Mikael Teurnberg
- Born: 26 December 1966 (age 59) Hallstavik, Sweden
- Nationality: Swedish

Career history

Sweden
- 1983–1985, 1988–2001: Rospiggarna
- 1986–1987, 2002: Bysarna

Great Britain
- 1992: Mildenhall Fen Tigers
- 1992–1993: Rye House Rockets
- 1994–1995: Arena Essex Hammers
- 1997: Oxford Cheetahs

Poland
- 2001: Orzeł Łódź

Team honours
- 1995, 1997, 2001: Elitserien champion
- 1988: Allsvenskan Div 1 Champion

= Mikael Teurnberg =

Swedish speedway rider

Mikael Teurnberg (born 26 December 1966) is a former motorcycle speedway rider from Sweden and current team manager of Dackarna. He earned nine caps for the Sweden national speedway team.

== Career ==
Teurnberg started his career riding for Rospiggarna in 1983. He came to prominence in 1985, after reaching the final of the 1985 Junior World Championship. The following year in 1986, he reached the final for a second time.

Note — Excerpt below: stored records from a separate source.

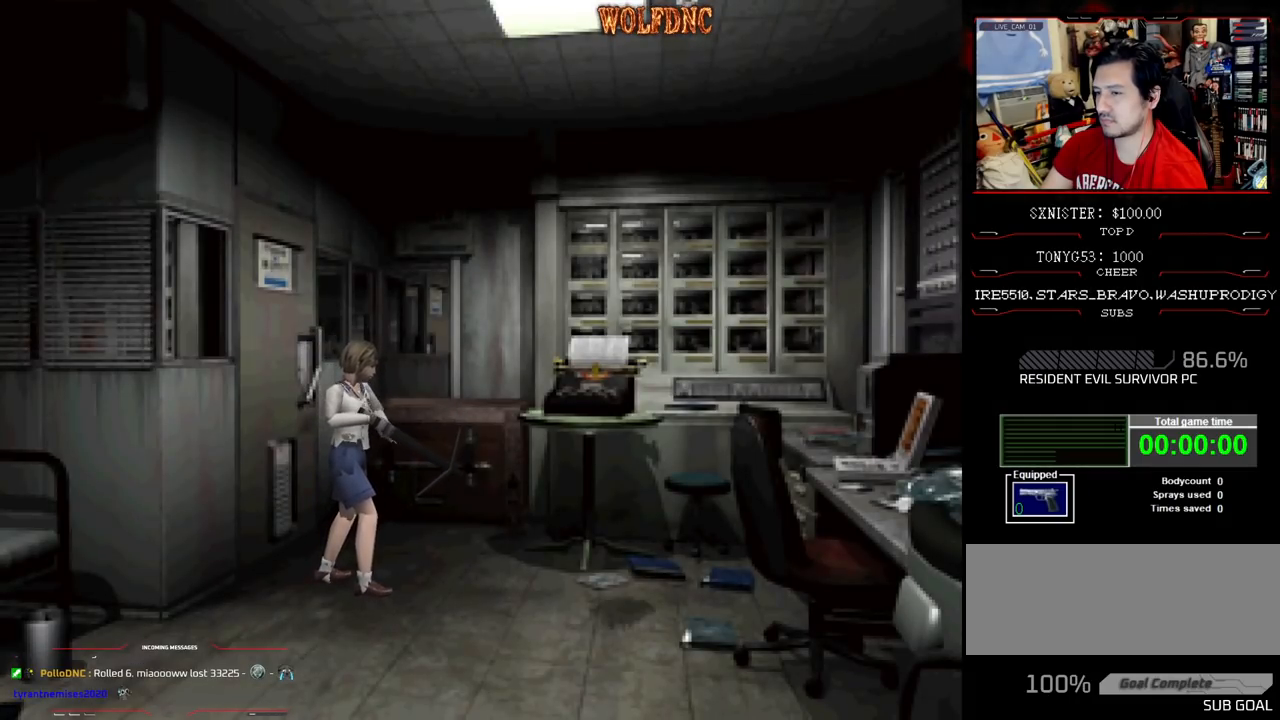
{"buttons": ["DPAD_LEFT"], "events": [[450, "DPAD_LEFT", "down"]]}
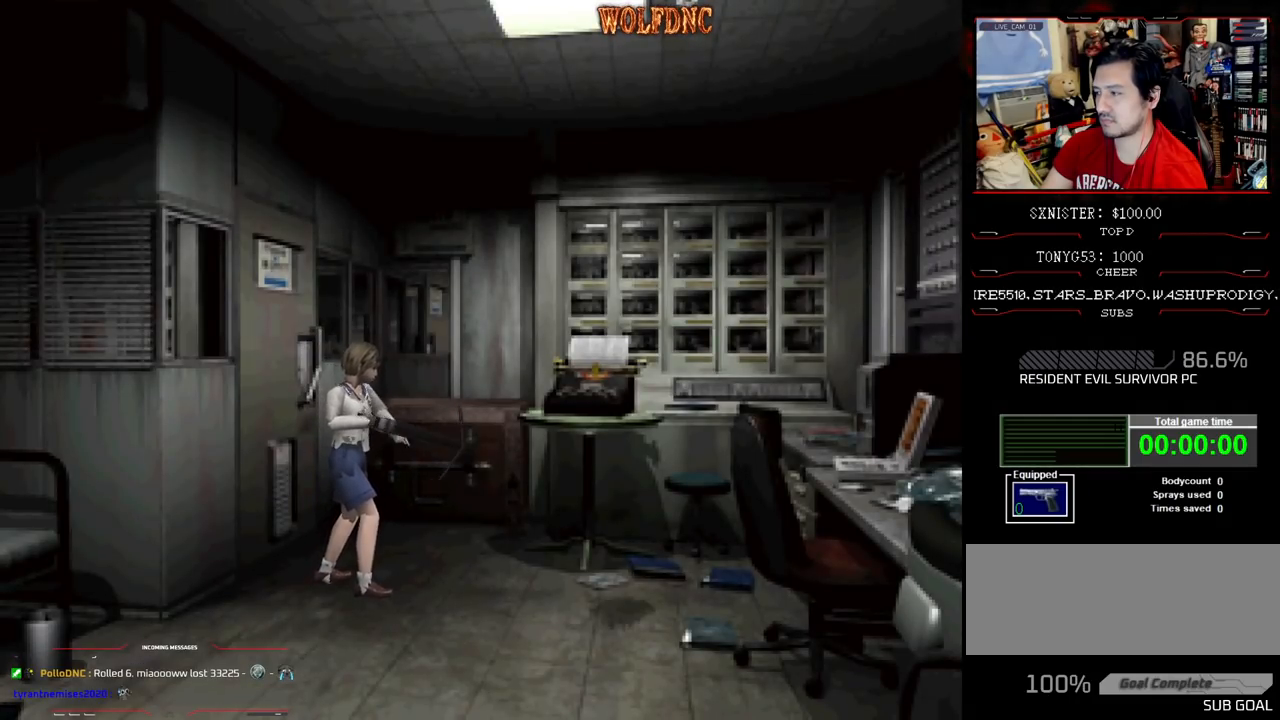
{"buttons": ["DPAD_LEFT"], "events": []}
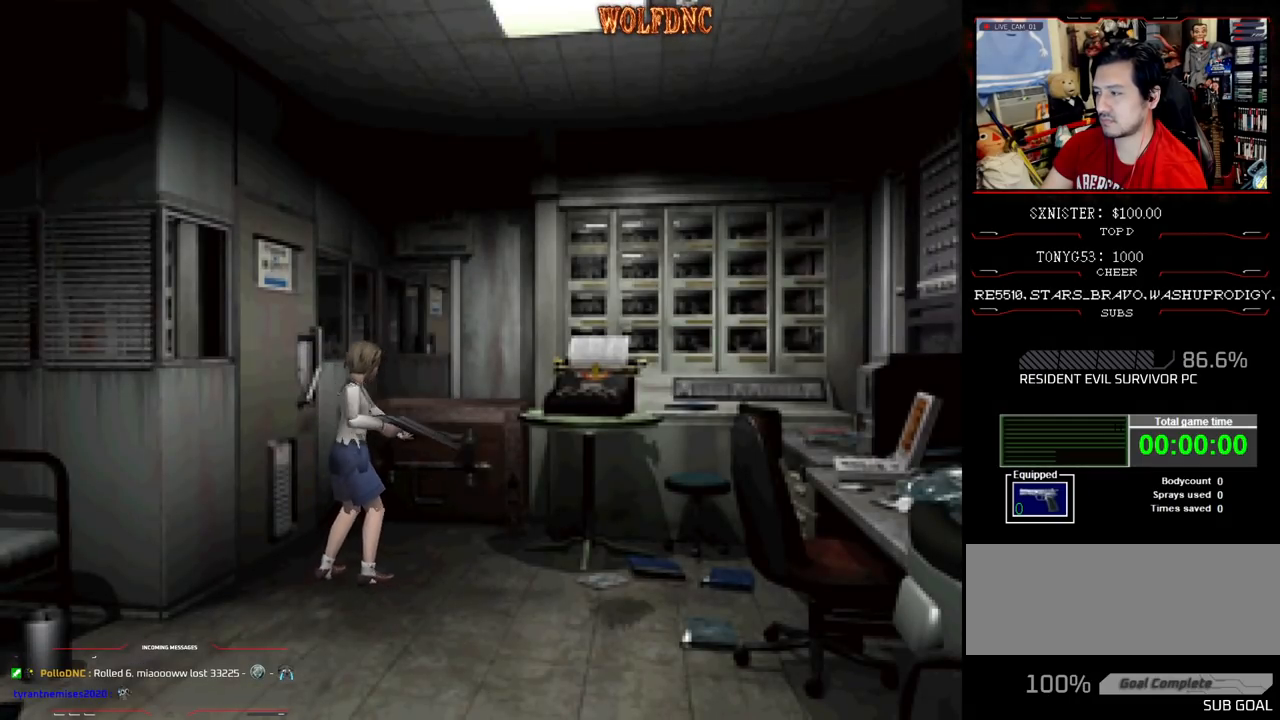
{"buttons": ["CIRCLE"], "events": [[200, "DPAD_LEFT", "up"], [250, "CIRCLE", "down"], [333, "CIRCLE", "up"], [483, "CIRCLE", "down"]]}
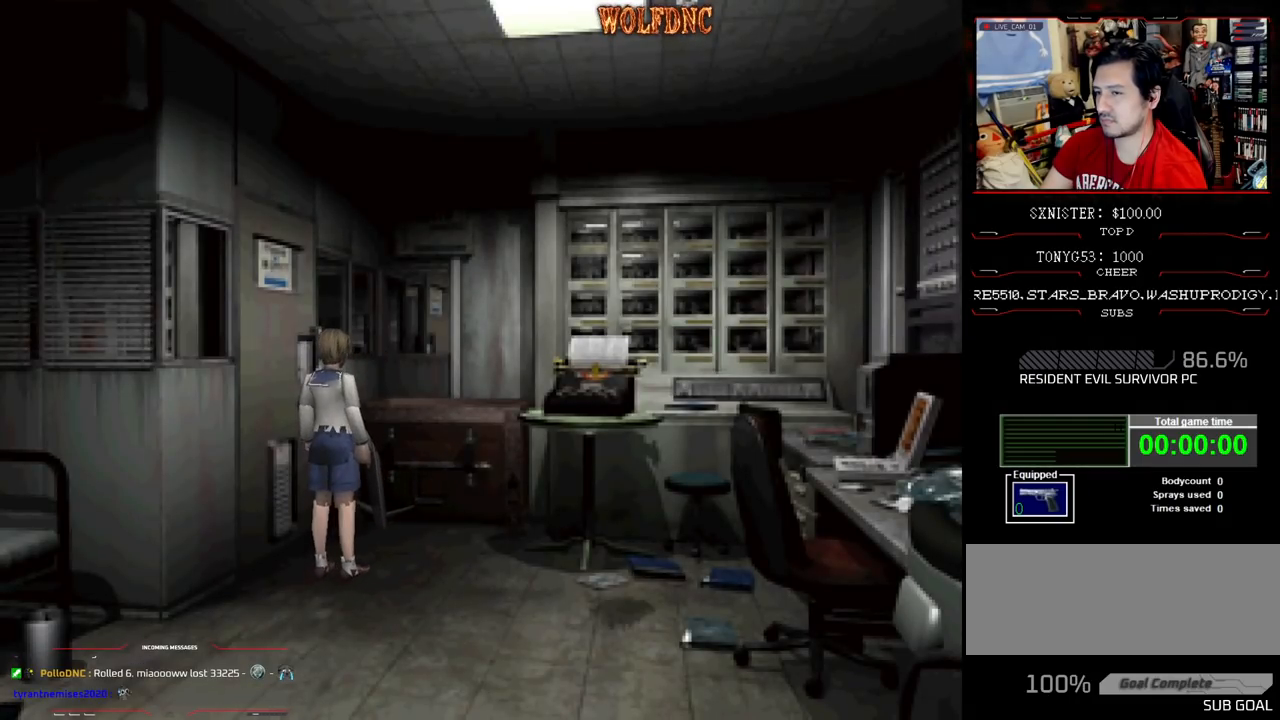
{"buttons": ["CROSS"], "events": [[67, "CIRCLE", "up"], [450, "DPAD_DOWN", "down"], [500, "CROSS", "down"], [500, "DPAD_DOWN", "up"]]}
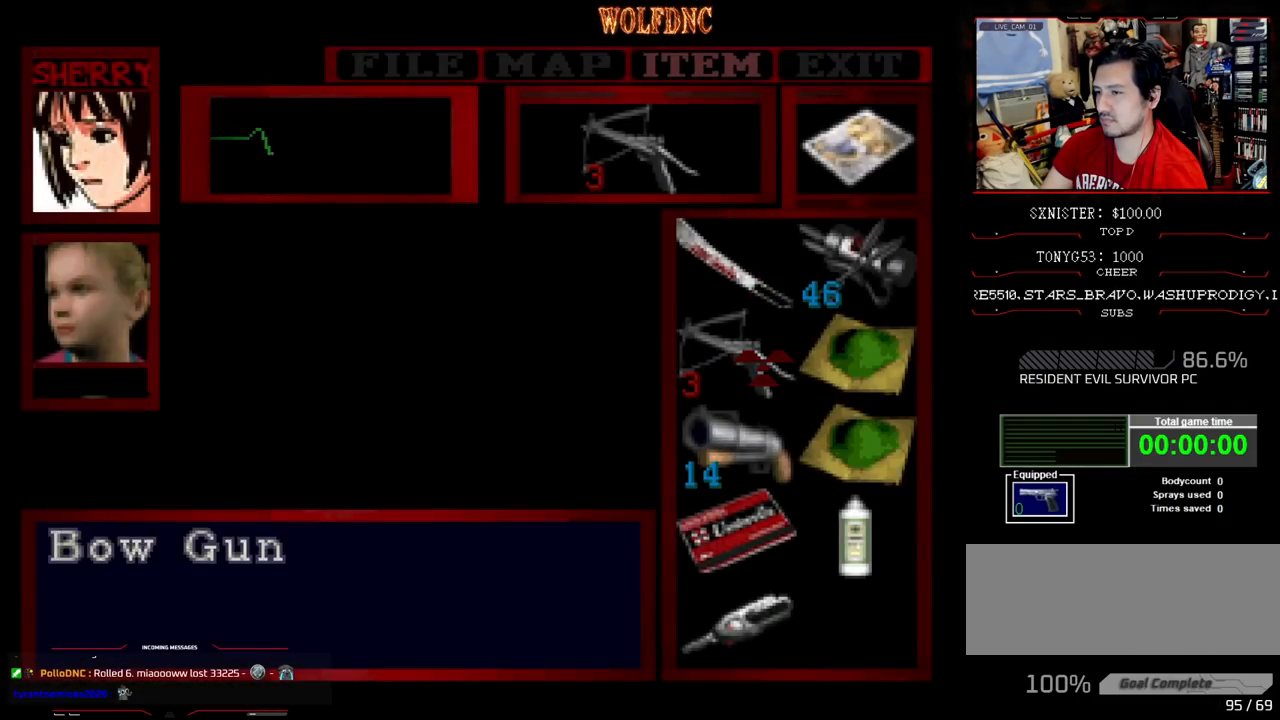
{"buttons": [], "events": [[83, "CROSS", "up"], [317, "SQUARE", "down"], [417, "SQUARE", "up"]]}
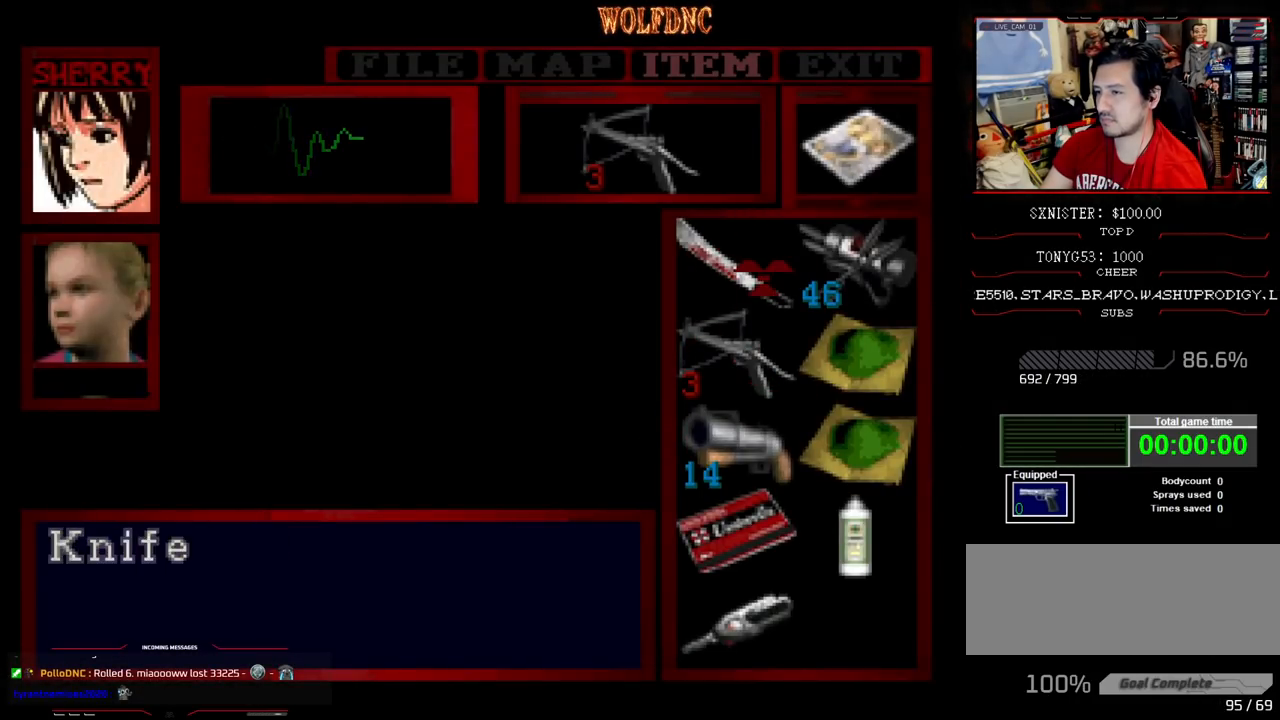
{"buttons": [], "events": [[17, "DPAD_UP", "down"], [67, "DPAD_UP", "up"], [100, "CROSS", "down"], [150, "CROSS", "up"], [250, "CROSS", "down"], [300, "CROSS", "up"], [333, "CIRCLE", "down"], [433, "CIRCLE", "up"]]}
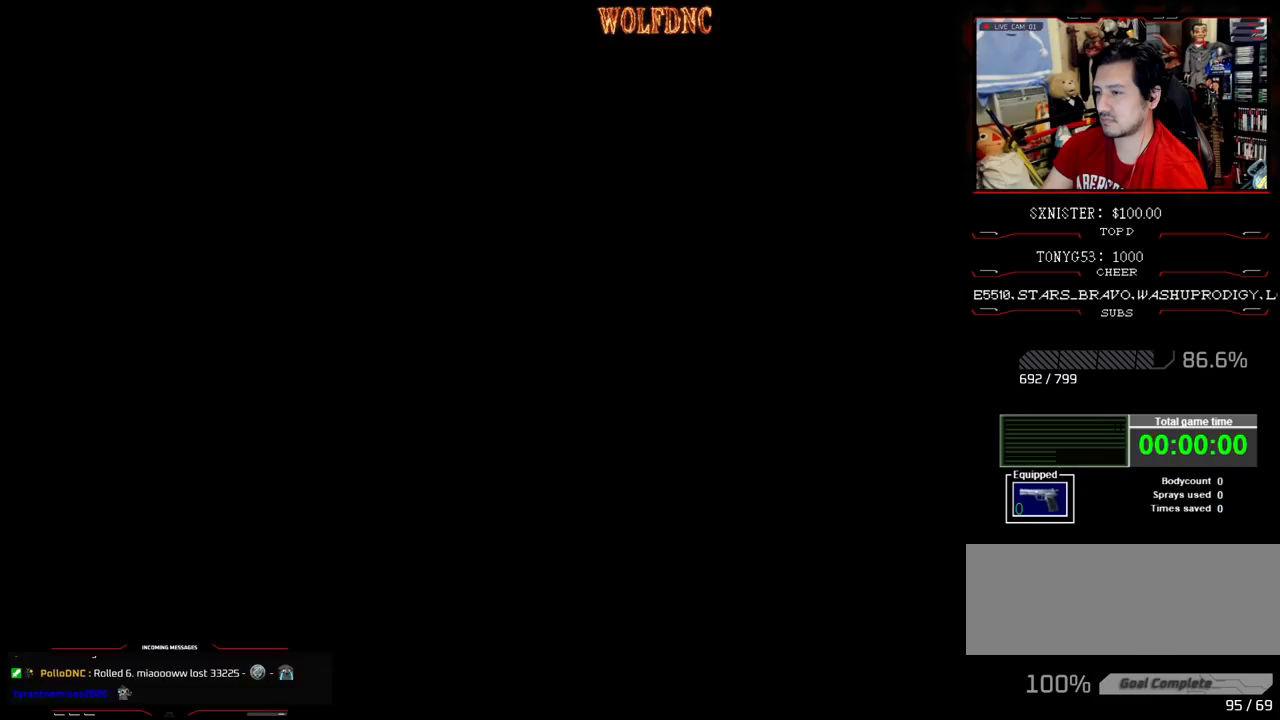
{"buttons": ["SQUARE", "DPAD_UP"], "events": [[33, "SQUARE", "down"], [67, "DPAD_UP", "down"], [400, "CROSS", "down"], [500, "CROSS", "up"]]}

In 1986, Teurnberg joined Bysarna from Rospiggarna but returned to the latter in 1988. After touring the UK with Rospiggarna in 1992 he made his British leagues debut with Mildenhall Fen Tigers before joining Rye House Rockets for two seasons and then Arena Essex Hammers for another two seasons.

After a final season in Britain with Oxford Cheetahs, Teurnberg rode only in Sweden. He completed 13 consecutive seasons with Rospiggarna 1988 to 2001 before a final season before retirement with Bysarna in 2002. During his time at Rospiggarna, he won the Swedish Speedway Team Championship on three occasions in 1995, 1997, and 2001.

Teurnberg was also capped by the Swedish national speedway team.

After retiring from riding, Teurnberg went into management and currently is the team manager for Dackarna.